Tutto comincia quando dal terreno del giardino di Carlotta e Francesco, due bambini appartenenti a una normale famiglia di provincia, nasce Barbapapà, una strana creatura alta quanto la casa. Gli adulti, spaventati da questo enorme ammasso rosa, lo emarginano. Solo i bambini gli danno fiducia. Col tempo però, grazie alle sue dimensioni che gli permettono di rendersi utile in molte occasioni, anche gli adulti imparano ad accettarlo, dando un valido esempio al pubblico infantile che li guarda da casa di come la diversità sia spesso un valore e non qualcosa da temere o addirittura da emarginare o vessare.

 

A questo punto, quello che manca a Barbapapà è una Barbamamma. Così intraprende un viaggio per il mondo all’interno di una roulotte, in cui entra a malapena, trainato dalle bici di Carlotta e Francesco alla ricerca di una compagna da amare. Purtroppo però questo viaggio risulta fallimentare e Barbapapà e i suoi due piccoli amici ritornano a casa.

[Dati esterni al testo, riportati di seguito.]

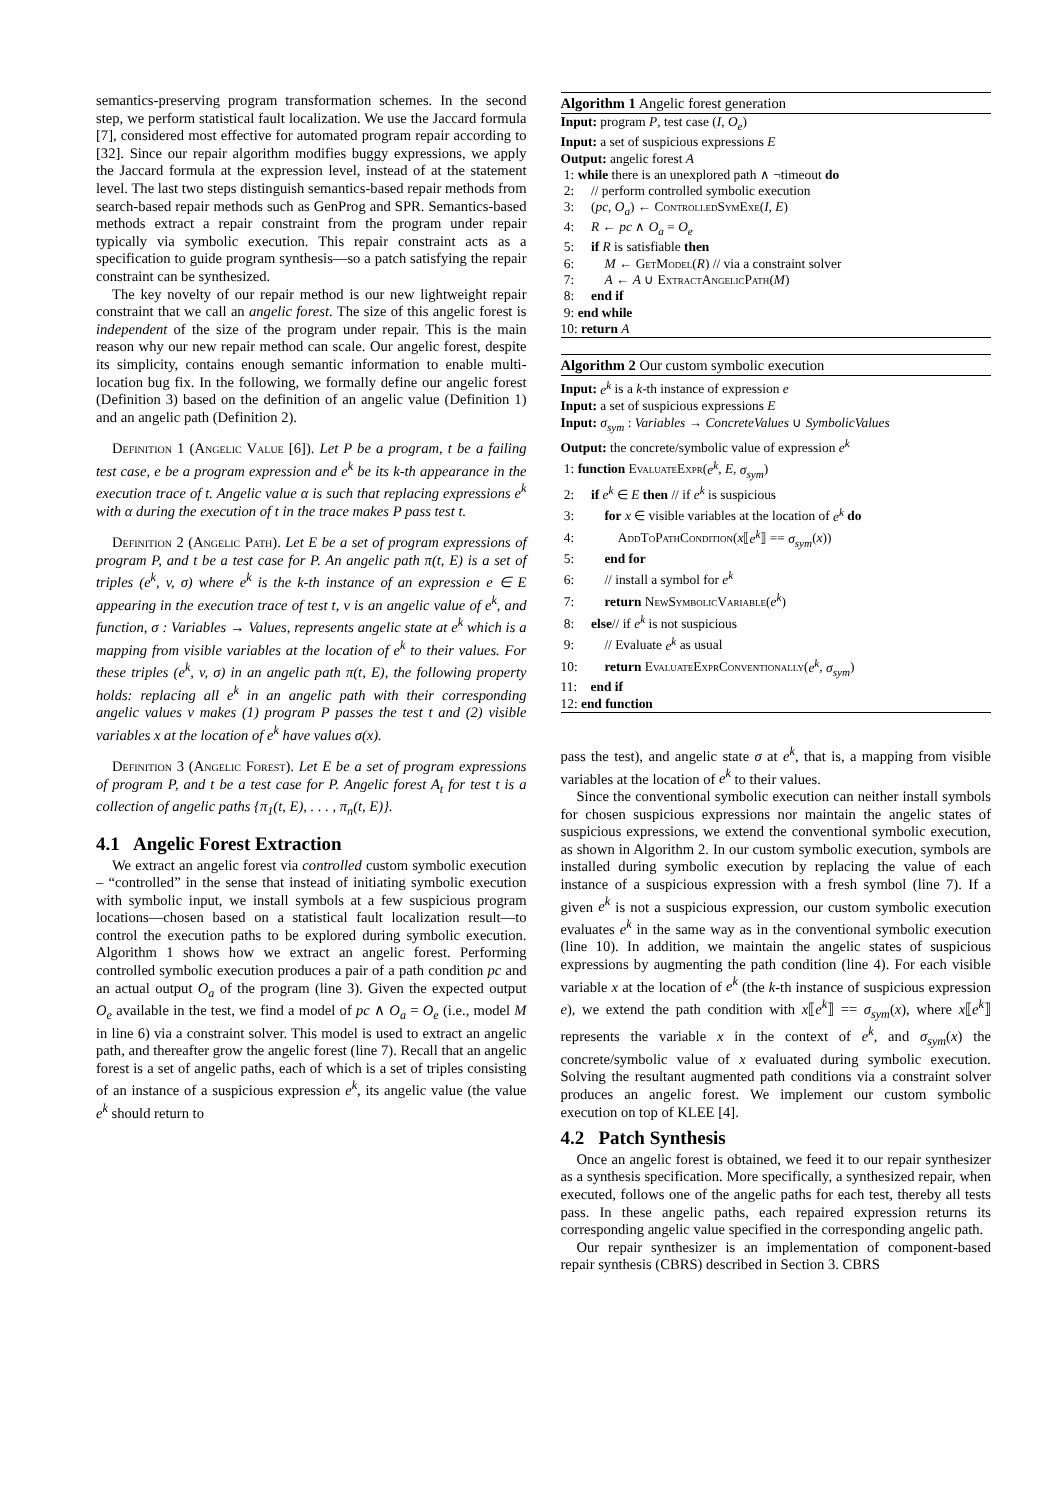semantics-preserving program transformation schemes. In the second step, we perform statistical fault localization. We use the Jaccard formula [7], considered most effective for automated program repair according to [32]. Since our repair algorithm modifies buggy expressions, we apply the Jaccard formula at the expression level, instead of at the statement level. The last two steps distinguish semantics-based repair methods from search-based repair methods such as GenProg and SPR. Semantics-based methods extract a repair constraint from the program under repair typically via symbolic execution. This repair constraint acts as a specification to guide program synthesis—so a patch satisfying the repair constraint can be synthesized.
The key novelty of our repair method is our new lightweight repair constraint that we call an angelic forest. The size of this angelic forest is independent of the size of the program under repair. This is the main reason why our new repair method can scale. Our angelic forest, despite its simplicity, contains enough semantic information to enable multi-location bug fix. In the following, we formally define our angelic forest (Definition 3) based on the definition of an angelic value (Definition 1) and an angelic path (Definition 2).
Definition 1 (Angelic Value [6]). Let P be a program, t be a failing test case, e be a program expression and e<sup>k</sup> be its k-th appearance in the execution trace of t. Angelic value α is such that replacing expressions e<sup>k</sup> with α during the execution of t in the trace makes P pass test t.
Definition 2 (Angelic Path). Let E be a set of program expressions of program P, and t be a test case for P. An angelic path π(t, E) is a set of triples (e<sup>k</sup>, v, σ) where e<sup>k</sup> is the k-th instance of an expression e ∈ E appearing in the execution trace of test t, v is an angelic value of e<sup>k</sup>, and function, σ : Variables → Values, represents angelic state at e<sup>k</sup> which is a mapping from visible variables at the location of e<sup>k</sup> to their values. For these triples (e<sup>k</sup>, v, σ) in an angelic path π(t, E), the following property holds: replacing all e<sup>k</sup> in an angelic path with their corresponding angelic values v makes (1) program P passes the test t and (2) visible variables x at the location of e<sup>k</sup> have values σ(x).
Definition 3 (Angelic Forest). Let E be a set of program expressions of program P, and t be a test case for P. Angelic forest A<sub>t</sub> for test t is a collection of angelic paths {π<sub>1</sub>(t, E), . . . , π<sub>n</sub>(t, E)}.
4.1 Angelic Forest Extraction
We extract an angelic forest via controlled custom symbolic execution – “controlled” in the sense that instead of initiating symbolic execution with symbolic input, we install symbols at a few suspicious program locations—chosen based on a statistical fault localization result—to control the execution paths to be explored during symbolic execution. Algorithm 1 shows how we extract an angelic forest. Performing controlled symbolic execution produces a pair of a path condition pc and an actual output O<sub>a</sub> of the program (line 3). Given the expected output O<sub>e</sub> available in the test, we find a model of pc ∧ O<sub>a</sub> = O<sub>e</sub> (i.e., model M in line 6) via a constraint solver. This model is used to extract an angelic path, and thereafter grow the angelic forest (line 7). Recall that an angelic forest is a set of angelic paths, each of which is a set of triples consisting of an instance of a suspicious expression e<sup>k</sup>, its angelic value (the value e<sup>k</sup> should return to
Algorithm 1 Angelic forest generation
Input: program P, test case (I, O<sub>e</sub>)
Input: a set of suspicious expressions E
Output: angelic forest A
1: while there is an unexplored path ∧ ¬timeout do
2: // perform controlled symbolic execution
3: (pc, O<sub>a</sub>) ← ControlledSymExe(I, E)
4: R ← pc ∧ O<sub>a</sub> = O<sub>e</sub>
5: if R is satisfiable then
6: M ← GetModel(R) // via a constraint solver
7: A ← A ∪ ExtractAngelicPath(M)
8: end if
9: end while
10: return A
Algorithm 2 Our custom symbolic execution
Input: e<sup>k</sup> is a k-th instance of expression e
Input: a set of suspicious expressions E
Input: σ<sub>sym</sub> : Variables → ConcreteValues ∪ SymbolicValues
Output: the concrete/symbolic value of expression e<sup>k</sup>
1: function EvaluateExpr(e<sup>k</sup>, E, σ<sub>sym</sub>)
2: if e<sup>k</sup> ∈ E then // if e<sup>k</sup> is suspicious
3: for x ∈ visible variables at the location of e<sup>k</sup> do
4: AddToPathCondition(x⟦e<sup>k</sup>⟧ == σ<sub>sym</sub>(x))
5: end for
6: // install a symbol for e<sup>k</sup>
7: return NewSymbolicVariable(e<sup>k</sup>)
8: else// if e<sup>k</sup> is not suspicious
9: // Evaluate e<sup>k</sup> as usual
10: return EvaluateExprConventionally(e<sup>k</sup>, σ<sub>sym</sub>)
11: end if
12: end function
pass the test), and angelic state σ at e<sup>k</sup>, that is, a mapping from visible variables at the location of e<sup>k</sup> to their values.
Since the conventional symbolic execution can neither install symbols for chosen suspicious expressions nor maintain the angelic states of suspicious expressions, we extend the conventional symbolic execution, as shown in Algorithm 2. In our custom symbolic execution, symbols are installed during symbolic execution by replacing the value of each instance of a suspicious expression with a fresh symbol (line 7). If a given e<sup>k</sup> is not a suspicious expression, our custom symbolic execution evaluates e<sup>k</sup> in the same way as in the conventional symbolic execution (line 10). In addition, we maintain the angelic states of suspicious expressions by augmenting the path condition (line 4). For each visible variable x at the location of e<sup>k</sup> (the k-th instance of suspicious expression e), we extend the path condition with x⟦e<sup>k</sup>⟧ == σ<sub>sym</sub>(x), where x⟦e<sup>k</sup>⟧ represents the variable x in the context of e<sup>k</sup>, and σ<sub>sym</sub>(x) the concrete/symbolic value of x evaluated during symbolic execution. Solving the resultant augmented path conditions via a constraint solver produces an angelic forest. We implement our custom symbolic execution on top of KLEE [4].
4.2 Patch Synthesis
Once an angelic forest is obtained, we feed it to our repair synthesizer as a synthesis specification. More specifically, a synthesized repair, when executed, follows one of the angelic paths for each test, thereby all tests pass. In these angelic paths, each repaired expression returns its corresponding angelic value specified in the corresponding angelic path.
Our repair synthesizer is an implementation of component-based repair synthesis (CBRS) described in Section 3. CBRS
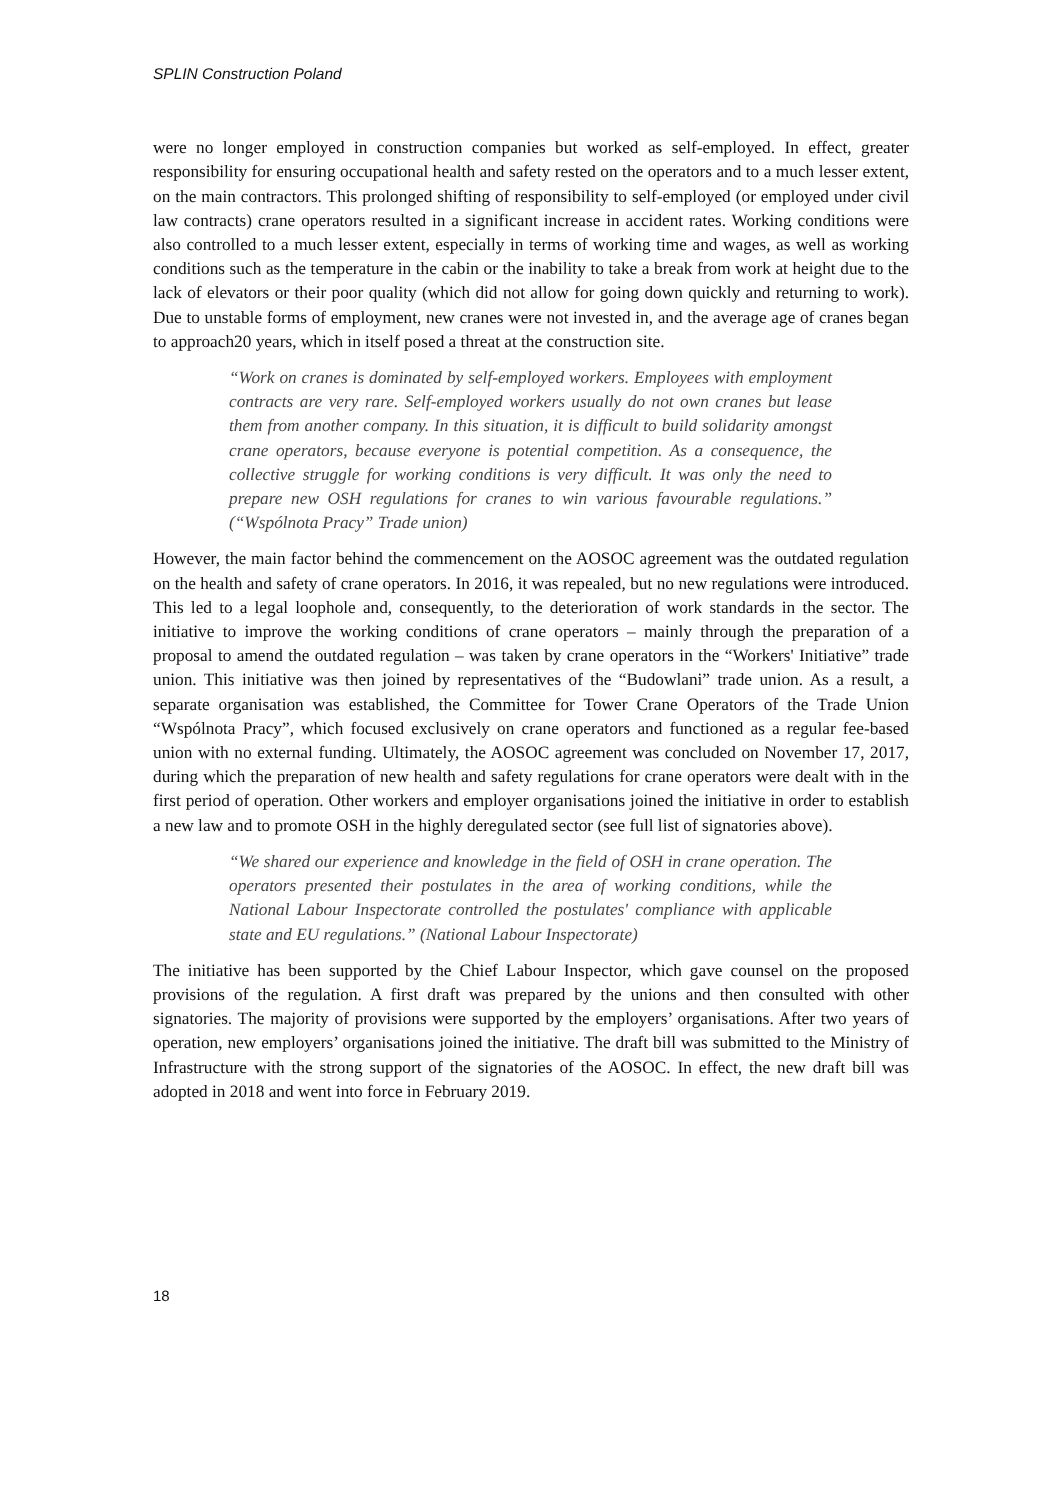SPLIN Construction Poland
were no longer employed in construction companies but worked as self-employed. In effect, greater responsibility for ensuring occupational health and safety rested on the operators and to a much lesser extent, on the main contractors. This prolonged shifting of responsibility to self-employed (or employed under civil law contracts) crane operators resulted in a significant increase in accident rates. Working conditions were also controlled to a much lesser extent, especially in terms of working time and wages, as well as working conditions such as the temperature in the cabin or the inability to take a break from work at height due to the lack of elevators or their poor quality (which did not allow for going down quickly and returning to work). Due to unstable forms of employment, new cranes were not invested in, and the average age of cranes began to approach20 years, which in itself posed a threat at the construction site.
“Work on cranes is dominated by self-employed workers. Employees with employment contracts are very rare. Self-employed workers usually do not own cranes but lease them from another company. In this situation, it is difficult to build solidarity amongst crane operators, because everyone is potential competition. As a consequence, the collective struggle for working conditions is very difficult. It was only the need to prepare new OSH regulations for cranes to win various favourable regulations.” (“Wspólnota Pracy” Trade union)
However, the main factor behind the commencement on the AOSOC agreement was the outdated regulation on the health and safety of crane operators. In 2016, it was repealed, but no new regulations were introduced. This led to a legal loophole and, consequently, to the deterioration of work standards in the sector. The initiative to improve the working conditions of crane operators – mainly through the preparation of a proposal to amend the outdated regulation – was taken by crane operators in the “Workers' Initiative” trade union. This initiative was then joined by representatives of the “Budowlani” trade union. As a result, a separate organisation was established, the Committee for Tower Crane Operators of the Trade Union “Wspólnota Pracy”, which focused exclusively on crane operators and functioned as a regular fee-based union with no external funding. Ultimately, the AOSOC agreement was concluded on November 17, 2017, during which the preparation of new health and safety regulations for crane operators were dealt with in the first period of operation. Other workers and employer organisations joined the initiative in order to establish a new law and to promote OSH in the highly deregulated sector (see full list of signatories above).
“We shared our experience and knowledge in the field of OSH in crane operation. The operators presented their postulates in the area of working conditions, while the National Labour Inspectorate controlled the postulates' compliance with applicable state and EU regulations.” (National Labour Inspectorate)
The initiative has been supported by the Chief Labour Inspector, which gave counsel on the proposed provisions of the regulation. A first draft was prepared by the unions and then consulted with other signatories. The majority of provisions were supported by the employers’ organisations. After two years of operation, new employers’ organisations joined the initiative. The draft bill was submitted to the Ministry of Infrastructure with the strong support of the signatories of the AOSOC. In effect, the new draft bill was adopted in 2018 and went into force in February 2019.
18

Inaspettatamente, proprio dallo stesso giardino nasce anche la Barbamamma e dalle loro uova deposte in quello stesso terreno nascono anche i loro sette figli: Barbottina, arancione, è l’intellettuale della famiglia; Barbabravo, blu, è uno scienziato; Barbazoo, giallo, ama gli animali e le piante e conosce tutti i loro segreti; Barbabarba è nero e spelacchiato, è l’artista di casa; Barbabella, viola, sostiene di essere la più bella della famiglia, è molto vanitosa e indossa sempre profumi e gioielli; Barbalalla, verde, è una musicista amante del verde; infine, Barbaforte, quello rosso, è lo sportivo di casa, ma si atteggia anche a detective.

 

Non c’è nessun problema che questa straordinaria famiglia non possa risolvere, grazie al fatto che possono tutti cambiare forma a loro piacimento (il loro motto è ormai famosissimo: “Resta di stucco, è un barbatrucco!”) e grazie anche alla loro potente forza d’immaginazione. Non si tirano mai indietro quando è il momento di offrire il loro aiuto e lo fanno sempre in buona fede e con estrema gentilezza. Soprattutto quando si tratta di problematiche ecologiche.

 

Puntate brevi ma efficaci, disegni semplici ma di grande fantasia. I Barbapapà hanno un alto valore educativo ma sono anche divertenti. E’ una serie veramente piacevole da seguire, di gran qualità.